◆ **Task statement**:
Return the lines starting at the one that contains "scientific name: Macaca radiata" and ending at the one that contains "genus: Dacelo", both included, copied without any change.
◇ ◇ ◇
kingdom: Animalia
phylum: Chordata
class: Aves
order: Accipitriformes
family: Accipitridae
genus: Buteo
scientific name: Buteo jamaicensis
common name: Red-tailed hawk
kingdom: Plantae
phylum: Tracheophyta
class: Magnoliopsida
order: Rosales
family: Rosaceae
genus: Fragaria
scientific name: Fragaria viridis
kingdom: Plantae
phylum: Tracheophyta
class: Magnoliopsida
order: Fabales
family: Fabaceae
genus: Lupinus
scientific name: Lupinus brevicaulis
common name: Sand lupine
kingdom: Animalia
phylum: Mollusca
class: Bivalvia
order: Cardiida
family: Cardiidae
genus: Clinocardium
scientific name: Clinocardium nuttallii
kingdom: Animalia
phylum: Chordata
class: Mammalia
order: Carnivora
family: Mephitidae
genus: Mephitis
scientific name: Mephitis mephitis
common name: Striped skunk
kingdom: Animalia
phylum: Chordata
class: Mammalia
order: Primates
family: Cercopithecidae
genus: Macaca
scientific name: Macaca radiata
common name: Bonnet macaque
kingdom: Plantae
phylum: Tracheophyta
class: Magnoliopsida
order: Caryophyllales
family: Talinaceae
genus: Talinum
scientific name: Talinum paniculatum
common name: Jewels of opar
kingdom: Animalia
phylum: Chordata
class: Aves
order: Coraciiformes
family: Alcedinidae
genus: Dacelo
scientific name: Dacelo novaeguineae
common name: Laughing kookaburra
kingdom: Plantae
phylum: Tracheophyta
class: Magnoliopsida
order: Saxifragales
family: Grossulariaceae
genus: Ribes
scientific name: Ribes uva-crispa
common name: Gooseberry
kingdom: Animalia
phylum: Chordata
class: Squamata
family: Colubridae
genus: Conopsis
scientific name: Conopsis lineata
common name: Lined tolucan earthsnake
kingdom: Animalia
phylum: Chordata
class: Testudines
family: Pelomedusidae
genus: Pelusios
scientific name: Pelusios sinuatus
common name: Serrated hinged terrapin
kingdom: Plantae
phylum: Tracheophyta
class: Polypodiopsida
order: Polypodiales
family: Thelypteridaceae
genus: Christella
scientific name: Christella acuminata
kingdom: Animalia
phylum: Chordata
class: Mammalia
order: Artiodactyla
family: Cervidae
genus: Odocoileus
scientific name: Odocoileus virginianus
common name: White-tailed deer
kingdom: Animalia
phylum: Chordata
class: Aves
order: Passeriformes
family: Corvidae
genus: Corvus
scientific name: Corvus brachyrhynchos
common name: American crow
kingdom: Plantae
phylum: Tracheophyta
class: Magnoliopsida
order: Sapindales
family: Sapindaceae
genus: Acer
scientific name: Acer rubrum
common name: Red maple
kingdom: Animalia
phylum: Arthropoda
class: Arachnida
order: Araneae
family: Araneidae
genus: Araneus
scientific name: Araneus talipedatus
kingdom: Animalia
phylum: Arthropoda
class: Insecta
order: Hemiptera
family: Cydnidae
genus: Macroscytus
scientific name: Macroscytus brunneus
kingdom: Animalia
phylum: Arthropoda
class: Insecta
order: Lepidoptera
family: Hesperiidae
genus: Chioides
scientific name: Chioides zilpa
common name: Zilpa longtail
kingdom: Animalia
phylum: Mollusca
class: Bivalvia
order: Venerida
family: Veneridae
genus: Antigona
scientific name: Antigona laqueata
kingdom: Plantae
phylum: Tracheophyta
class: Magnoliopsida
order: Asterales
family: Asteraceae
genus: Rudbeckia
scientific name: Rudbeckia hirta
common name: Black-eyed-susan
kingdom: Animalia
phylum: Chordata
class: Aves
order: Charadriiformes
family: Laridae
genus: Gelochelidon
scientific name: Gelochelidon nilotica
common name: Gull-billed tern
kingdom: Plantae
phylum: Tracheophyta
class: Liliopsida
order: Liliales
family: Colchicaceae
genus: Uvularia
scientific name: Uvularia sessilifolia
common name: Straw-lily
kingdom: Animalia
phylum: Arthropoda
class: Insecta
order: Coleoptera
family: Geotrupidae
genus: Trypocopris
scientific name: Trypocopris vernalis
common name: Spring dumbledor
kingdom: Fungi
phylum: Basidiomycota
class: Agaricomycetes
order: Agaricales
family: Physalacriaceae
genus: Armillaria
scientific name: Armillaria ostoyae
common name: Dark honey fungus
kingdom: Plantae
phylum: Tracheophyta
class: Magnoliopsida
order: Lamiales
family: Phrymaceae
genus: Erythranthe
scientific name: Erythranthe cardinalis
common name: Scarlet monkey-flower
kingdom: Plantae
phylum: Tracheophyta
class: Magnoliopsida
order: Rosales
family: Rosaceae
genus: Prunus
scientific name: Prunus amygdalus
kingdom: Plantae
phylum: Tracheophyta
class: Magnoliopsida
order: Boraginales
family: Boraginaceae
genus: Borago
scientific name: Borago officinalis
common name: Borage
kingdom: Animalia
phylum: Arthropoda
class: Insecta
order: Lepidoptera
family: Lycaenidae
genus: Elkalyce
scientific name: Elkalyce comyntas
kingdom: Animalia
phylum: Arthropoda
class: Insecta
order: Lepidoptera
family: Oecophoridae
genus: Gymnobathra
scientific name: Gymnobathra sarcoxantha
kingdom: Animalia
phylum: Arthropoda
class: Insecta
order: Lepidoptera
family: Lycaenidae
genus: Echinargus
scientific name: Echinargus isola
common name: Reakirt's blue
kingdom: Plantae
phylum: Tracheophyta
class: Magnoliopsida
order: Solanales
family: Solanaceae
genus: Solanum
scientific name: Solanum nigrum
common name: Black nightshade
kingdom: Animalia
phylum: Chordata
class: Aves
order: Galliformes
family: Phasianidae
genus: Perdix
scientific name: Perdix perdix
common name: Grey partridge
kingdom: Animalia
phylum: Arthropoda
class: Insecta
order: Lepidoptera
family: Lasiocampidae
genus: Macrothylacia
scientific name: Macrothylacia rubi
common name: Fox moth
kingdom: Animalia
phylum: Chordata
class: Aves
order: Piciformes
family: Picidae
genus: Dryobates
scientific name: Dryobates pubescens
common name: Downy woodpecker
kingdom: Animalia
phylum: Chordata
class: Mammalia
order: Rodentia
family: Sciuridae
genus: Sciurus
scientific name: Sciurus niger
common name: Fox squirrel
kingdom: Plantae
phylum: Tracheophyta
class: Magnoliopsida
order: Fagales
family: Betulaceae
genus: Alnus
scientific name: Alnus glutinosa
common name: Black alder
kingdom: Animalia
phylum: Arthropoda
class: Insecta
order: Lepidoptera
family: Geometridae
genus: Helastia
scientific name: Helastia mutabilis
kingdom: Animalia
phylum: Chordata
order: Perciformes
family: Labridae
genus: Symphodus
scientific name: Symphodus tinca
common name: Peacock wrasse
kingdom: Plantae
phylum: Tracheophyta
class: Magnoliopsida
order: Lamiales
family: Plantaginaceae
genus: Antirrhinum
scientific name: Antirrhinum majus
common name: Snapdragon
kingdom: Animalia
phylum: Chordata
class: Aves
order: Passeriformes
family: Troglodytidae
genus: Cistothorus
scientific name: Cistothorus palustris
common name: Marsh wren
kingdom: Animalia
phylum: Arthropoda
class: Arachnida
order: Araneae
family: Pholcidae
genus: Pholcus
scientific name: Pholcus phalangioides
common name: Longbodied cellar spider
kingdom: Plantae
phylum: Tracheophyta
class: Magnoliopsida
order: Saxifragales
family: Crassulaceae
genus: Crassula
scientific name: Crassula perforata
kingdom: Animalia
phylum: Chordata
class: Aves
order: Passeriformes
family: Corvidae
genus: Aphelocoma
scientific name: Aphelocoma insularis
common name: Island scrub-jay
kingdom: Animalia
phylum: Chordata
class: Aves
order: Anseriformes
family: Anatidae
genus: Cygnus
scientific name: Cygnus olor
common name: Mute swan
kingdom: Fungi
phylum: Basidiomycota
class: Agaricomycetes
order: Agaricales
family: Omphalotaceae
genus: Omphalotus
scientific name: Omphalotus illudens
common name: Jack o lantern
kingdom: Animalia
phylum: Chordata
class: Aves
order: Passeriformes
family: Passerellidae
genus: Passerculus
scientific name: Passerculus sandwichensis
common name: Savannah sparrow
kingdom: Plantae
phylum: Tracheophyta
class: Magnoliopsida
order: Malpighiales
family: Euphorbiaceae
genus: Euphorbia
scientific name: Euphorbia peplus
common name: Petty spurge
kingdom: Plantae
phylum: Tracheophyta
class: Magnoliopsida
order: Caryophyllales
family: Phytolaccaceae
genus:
◇ ◇ ◇
◆ **Worked solution**:
scientific name: Macaca radiata
common name: Bonnet macaque
kingdom: Plantae
phylum: Tracheophyta
class: Magnoliopsida
order: Caryophyllales
family: Talinaceae
genus: Talinum
scientific name: Talinum paniculatum
common name: Jewels of opar
kingdom: Animalia
phylum: Chordata
class: Aves
order: Coraciiformes
family: Alcedinidae
genus: Dacelo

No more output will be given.